New Zealand may be far from the rest of the world, but to avoid being isolated and insular, it is vital that we understand and participate in world issues.
One researcher who has done just that for many years is Professor David Fielding, his studies contributing to understanding the economics of low-income developing countries, especially countries in Sub-Saharan Africa.
He explained that the world is connected and we are part of an international community, therefore it’s appropriate we have a global sense of responsibility.
“We may be small, but New Zealand has the resources and skills to assist and take a leadership role in the economics of developing countries, as similar-sized countries like Finland do already. Such participation is enlightened self-interest; we can’t afford to remove ourselves from the problems facing the rest of the world.”
Professor Fielding is working alongside researchers in the UK, participating in a range of studies that seek to understand what drives economic growth in low-income countries.
For example, while large physical distances restrict trade, ethnic and religious differences can also play a role in commerce. A lack of understanding of such complexities can therefore derail potential efforts to improve economies in small, low-income countries with poor infrastructure.
There are multiple constraints to improving development, including political ones, but Professor Fielding emphasized that investing in education is a key in improving communication, integrating communities and improving economies.
“More people speaking the same language means less distance and more connected markets; trade therefore becomes easier.”
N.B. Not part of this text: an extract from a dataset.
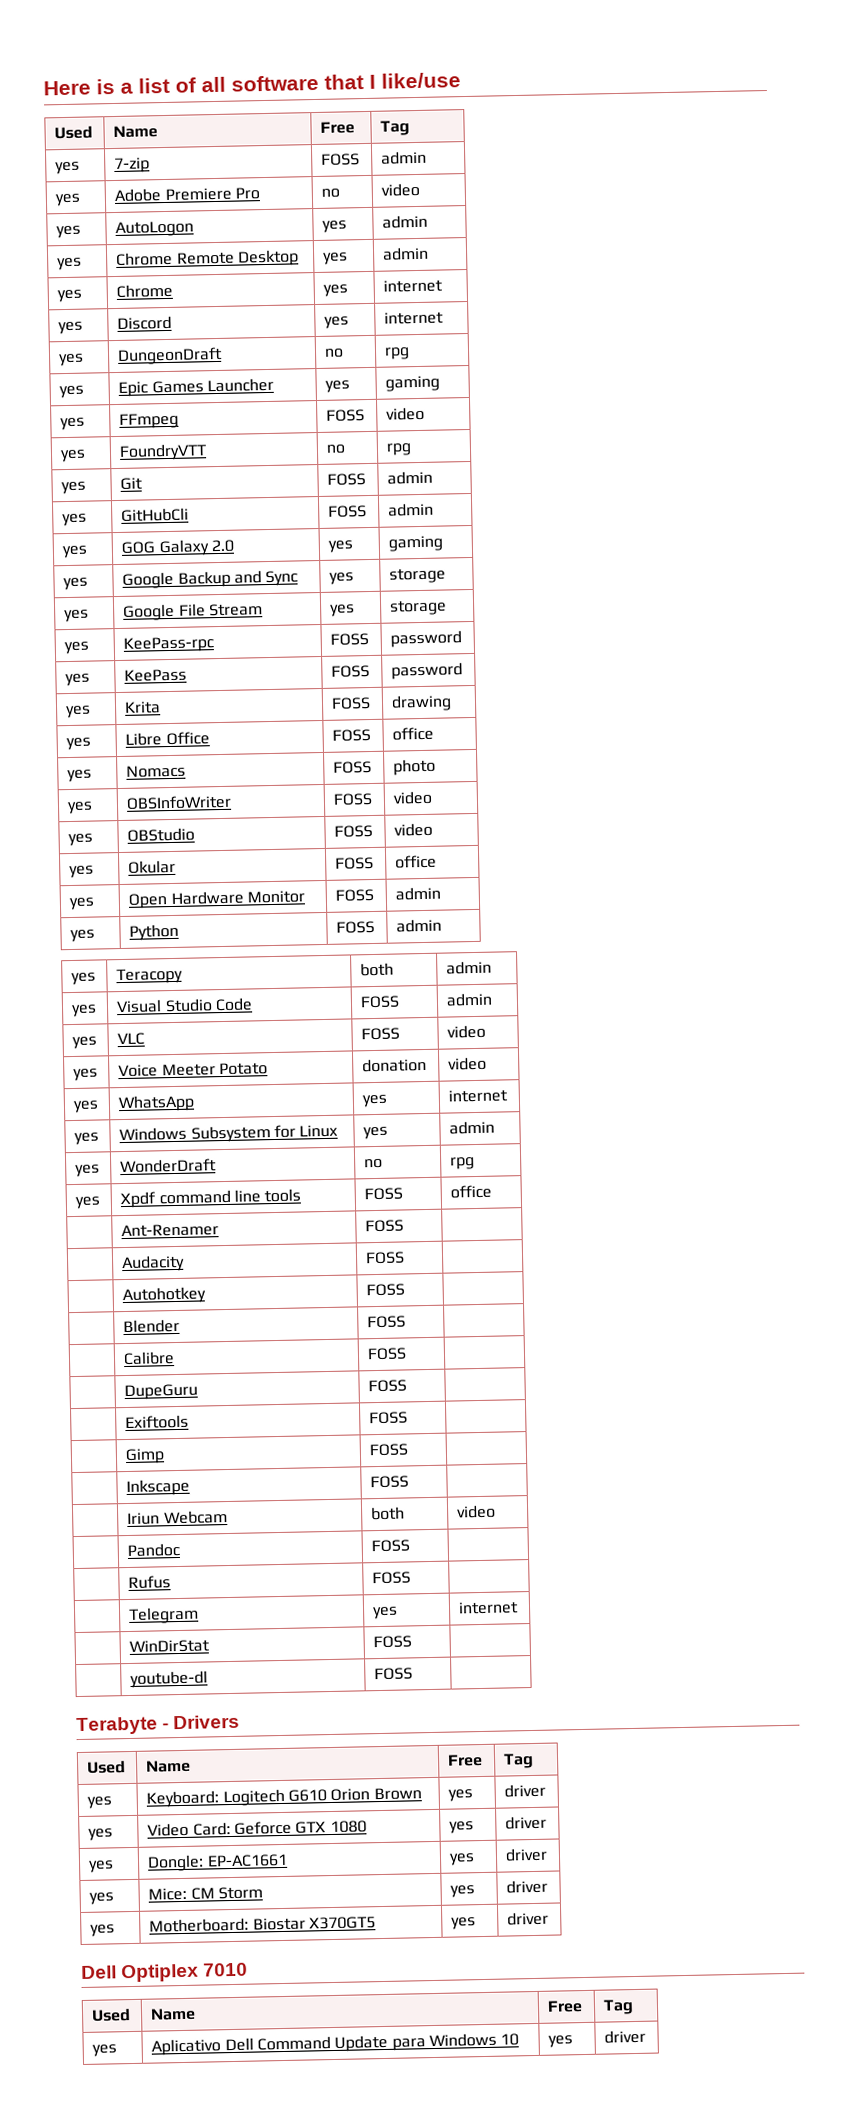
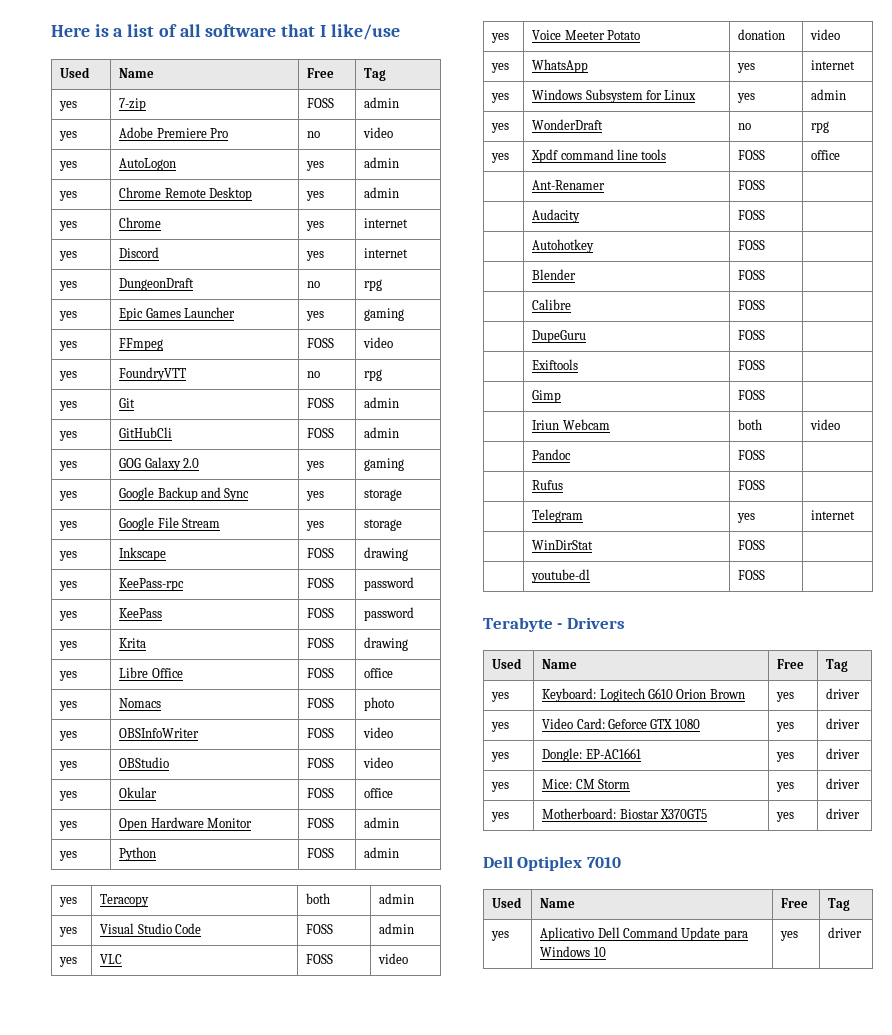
(448, 607) none -> [59,551,78,561] [119,547,167,561] [307,548,335,558] [364,547,409,561] // yes | Inkscape | FOSS | drawing
[126,1478,191,1497] [370,1475,410,1489] // | Inkscape | FOSS | -> (766, 395) none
Numerous studies across different countries show that integrated markets increase volumes of trade, lessens the price variations following events like drought, and reduce the power of monopolists.
His current research interests include the economics of violent conflict in the Middle East.
He has also looked at the volatility of aid to developing countries, and analysed aid effectiveness. Conventional monitoring looks at a country’s GDP to gauge progress, but his research shows that measuring literacy, life expectancy, fertility and material assets gives a robust and more complete picture of the health of a nation, and the on-going value of aid into developing countries.
Professor Fielding teaches macroeconomics and development economics at the University of Otago.